» **To do**
Reproduce the records below, swapping every occurrence of "onSearch" for "handleSearch" and leaving everything else unchanged. Omit the pictures from your answer.
───── Source material
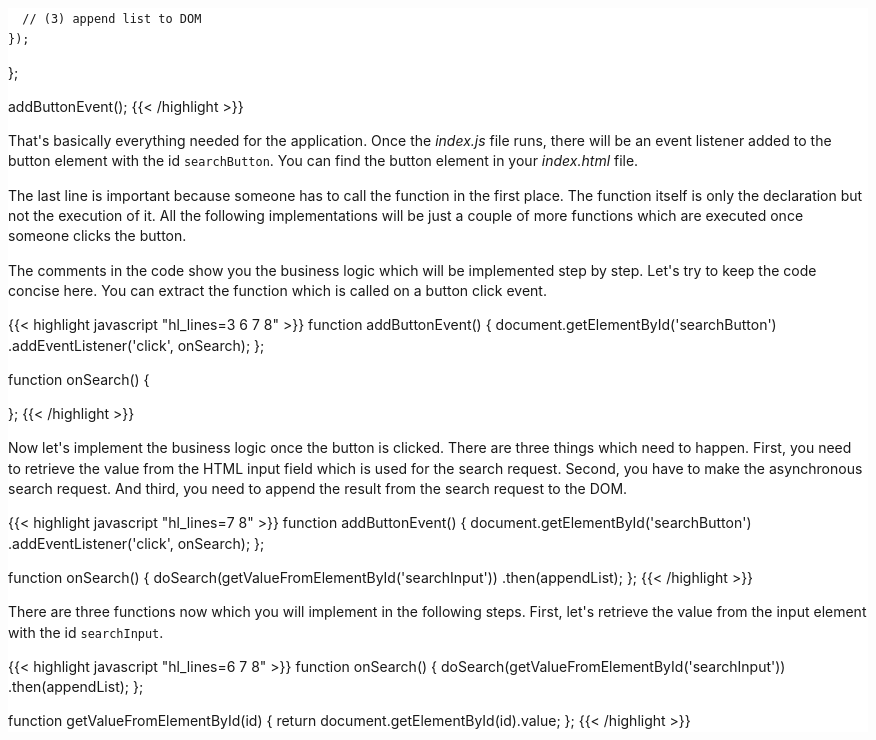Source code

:       // (3) append list to DOM
    });
};

addButtonEvent();
{{< /highlight >}}

That's basically everything needed for the application. Once the *index.js* file runs, there will be an event listener added to the button element with the id `searchButton`. You can find the button element in your *index.html* file.

The last line is important because someone has to call the function in the first place. The function itself is only the declaration but not the execution of it. All the following implementations will be just a couple of more functions which are executed once someone clicks the button.

The comments in the code show you the business logic which will be implemented step by step. Let's try to keep the code concise here. You can extract the function which is called on a button click event.

{{< highlight javascript "hl_lines=3 6 7 8" >}}
function addButtonEvent() {
  document.getElementById('searchButton')
    .addEventListener('click', onSearch);
};

function onSearch() {

};
{{< /highlight >}}

Now let's implement the business logic once the button is clicked. There are three things which need to happen. First, you need to retrieve the value from the HTML input field which is used for the search request. Second, you have to make the asynchronous search request. And third, you need to append the result from the search request to the DOM.

{{< highlight javascript "hl_lines=7 8" >}}
function addButtonEvent() {
  document.getElementById('searchButton')
    .addEventListener('click', onSearch);
};

function onSearch() {
  doSearch(getValueFromElementById('searchInput'))
    .then(appendList);
};
{{< /highlight >}}

There are three functions now which you will implement in the following steps. First, let's retrieve the value from the input element with the id `searchInput`.

{{< highlight javascript "hl_lines=6 7 8" >}}
function onSearch() {
  doSearch(getValueFromElementById('searchInput'))
    .then(appendList);
};

function getValueFromElementById(id) {
  return document.getElementById(id).value;
};
{{< /highlight >}}
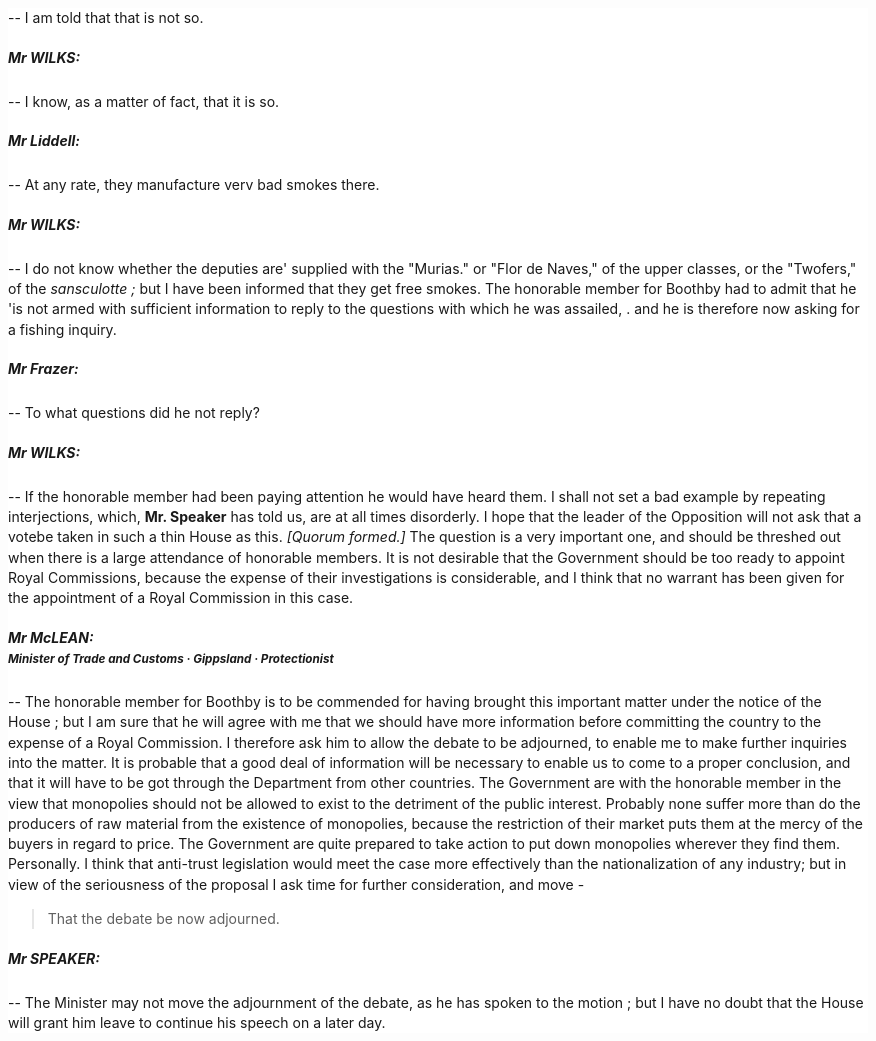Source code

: -- I am told that that is not so. 

##### Mr WILKS:

-- I know, as a matter of fact, that it is so. 

##### Mr Liddell:

-- At any rate, they manufacture verv bad smokes there. 

##### Mr WILKS:

-- I do not know whether the deputies are' supplied with the  "Murias."  or  "Flor  de Naves," of the upper classes, or the  "Twofers,"  of the  *sansculotte ;*  but I have been informed that they  get  free smokes. The honorable member for Boothby had to admit that he 'is not armed with sufficient information to reply to the questions with which he was assailed, . and he is therefore now asking for a fishing inquiry. 

##### Mr Frazer:

-- To what questions did he not reply? 

##### Mr WILKS:

-- If the honorable member had been paying attention he would have heard them. I shall not set a bad example by repeating interjections, which,  **Mr. Speaker**  has told us, are at all times disorderly. I hope that the leader of the Opposition will not ask that a votebe taken in such a thin House as this.  *[Quorum formed.]*  The question is a very important one, and should be threshed out when there is a large attendance of honorable members. It is not desirable that the Government should be too ready to appoint Royal Commissions, because the expense of their investigations is considerable, and I think that no warrant has been given for the appointment of a Royal Commission in this case. 

##### Mr McLEAN:<br><small class="text-muted">Minister of Trade and Customs &middot; Gippsland &middot; Protectionist</small>

-- The honorable member for Boothby is to be commended for having brought this important matter under the notice of the House ; but I am sure that he will agree with me that we should have more information before committing the country to the expense of a Royal Commission. I therefore ask him to allow the debate to be adjourned, to enable me to make further inquiries into the matter. It is probable that a good deal of information will be necessary to enable us to come to a proper conclusion, and that it will have to be got through the Department from other countries. The Government are with the honorable member in the view that monopolies should not be allowed to exist to the detriment of the public interest. Probably none suffer more than do the producers of raw material from the existence of monopolies, because the restriction of their market puts them at the mercy of the buyers in regard to price. The Government are quite prepared to take action to put down monopolies wherever they find them. Personally. I think that anti-trust legislation would meet the case more effectively than the nationalization of any industry; but in view of the seriousness of the proposal I ask time for further consideration, and move - 

  >That the debate be now adjourned. 

##### Mr SPEAKER:

-- The Minister may not move the adjournment of the debate, as he has spoken to the motion ; but I have no doubt that the House will grant him leave to continue his speech on a later day.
──────────
» **Your solution**
Source code

:       // (3) append list to DOM
    });
};

addButtonEvent();
{{< /highlight >}}

That's basically everything needed for the application. Once the *index.js* file runs, there will be an event listener added to the button element with the id `searchButton`. You can find the button element in your *index.html* file.

The last line is important because someone has to call the function in the first place. The function itself is only the declaration but not the execution of it. All the following implementations will be just a couple of more functions which are executed once someone clicks the button.

The comments in the code show you the business logic which will be implemented step by step. Let's try to keep the code concise here. You can extract the function which is called on a button click event.

{{< highlight javascript "hl_lines=3 6 7 8" >}}
function addButtonEvent() {
  document.getElementById('searchButton')
    .addEventListener('click', handleSearch);
};

function handleSearch() {

};
{{< /highlight >}}

Now let's implement the business logic once the button is clicked. There are three things which need to happen. First, you need to retrieve the value from the HTML input field which is used for the search request. Second, you have to make the asynchronous search request. And third, you need to append the result from the search request to the DOM.

{{< highlight javascript "hl_lines=7 8" >}}
function addButtonEvent() {
  document.getElementById('searchButton')
    .addEventListener('click', handleSearch);
};

function handleSearch() {
  doSearch(getValueFromElementById('searchInput'))
    .then(appendList);
};
{{< /highlight >}}

There are three functions now which you will implement in the following steps. First, let's retrieve the value from the input element with the id `searchInput`.

{{< highlight javascript "hl_lines=6 7 8" >}}
function handleSearch() {
  doSearch(getValueFromElementById('searchInput'))
    .then(appendList);
};

function getValueFromElementById(id) {
  return document.getElementById(id).value;
};
{{< /highlight >}}
Source code

: -- I am told that that is not so. 

##### Mr WILKS:

-- I know, as a matter of fact, that it is so. 

##### Mr Liddell:

-- At any rate, they manufacture verv bad smokes there. 

##### Mr WILKS:

-- I do not know whether the deputies are' supplied with the  "Murias."  or  "Flor  de Naves," of the upper classes, or the  "Twofers,"  of the  *sansculotte ;*  but I have been informed that they  get  free smokes. The honorable member for Boothby had to admit that he 'is not armed with sufficient information to reply to the questions with which he was assailed, . and he is therefore now asking for a fishing inquiry. 

##### Mr Frazer:

-- To what questions did he not reply? 

##### Mr WILKS:

-- If the honorable member had been paying attention he would have heard them. I shall not set a bad example by repeating interjections, which,  **Mr. Speaker**  has told us, are at all times disorderly. I hope that the leader of the Opposition will not ask that a votebe taken in such a thin House as this.  *[Quorum formed.]*  The question is a very important one, and should be threshed out when there is a large attendance of honorable members. It is not desirable that the Government should be too ready to appoint Royal Commissions, because the expense of their investigations is considerable, and I think that no warrant has been given for the appointment of a Royal Commission in this case. 

##### Mr McLEAN:<br><small class="text-muted">Minister of Trade and Customs &middot; Gippsland &middot; Protectionist</small>

-- The honorable member for Boothby is to be commended for having brought this important matter under the notice of the House ; but I am sure that he will agree with me that we should have more information before committing the country to the expense of a Royal Commission. I therefore ask him to allow the debate to be adjourned, to enable me to make further inquiries into the matter. It is probable that a good deal of information will be necessary to enable us to come to a proper conclusion, and that it will have to be got through the Department from other countries. The Government are with the honorable member in the view that monopolies should not be allowed to exist to the detriment of the public interest. Probably none suffer more than do the producers of raw material from the existence of monopolies, because the restriction of their market puts them at the mercy of the buyers in regard to price. The Government are quite prepared to take action to put down monopolies wherever they find them. Personally. I think that anti-trust legislation would meet the case more effectively than the nationalization of any industry; but in view of the seriousness of the proposal I ask time for further consideration, and move - 

  >That the debate be now adjourned. 

##### Mr SPEAKER:

-- The Minister may not move the adjournment of the debate, as he has spoken to the motion ; but I have no doubt that the House will grant him leave to continue his speech on a later day.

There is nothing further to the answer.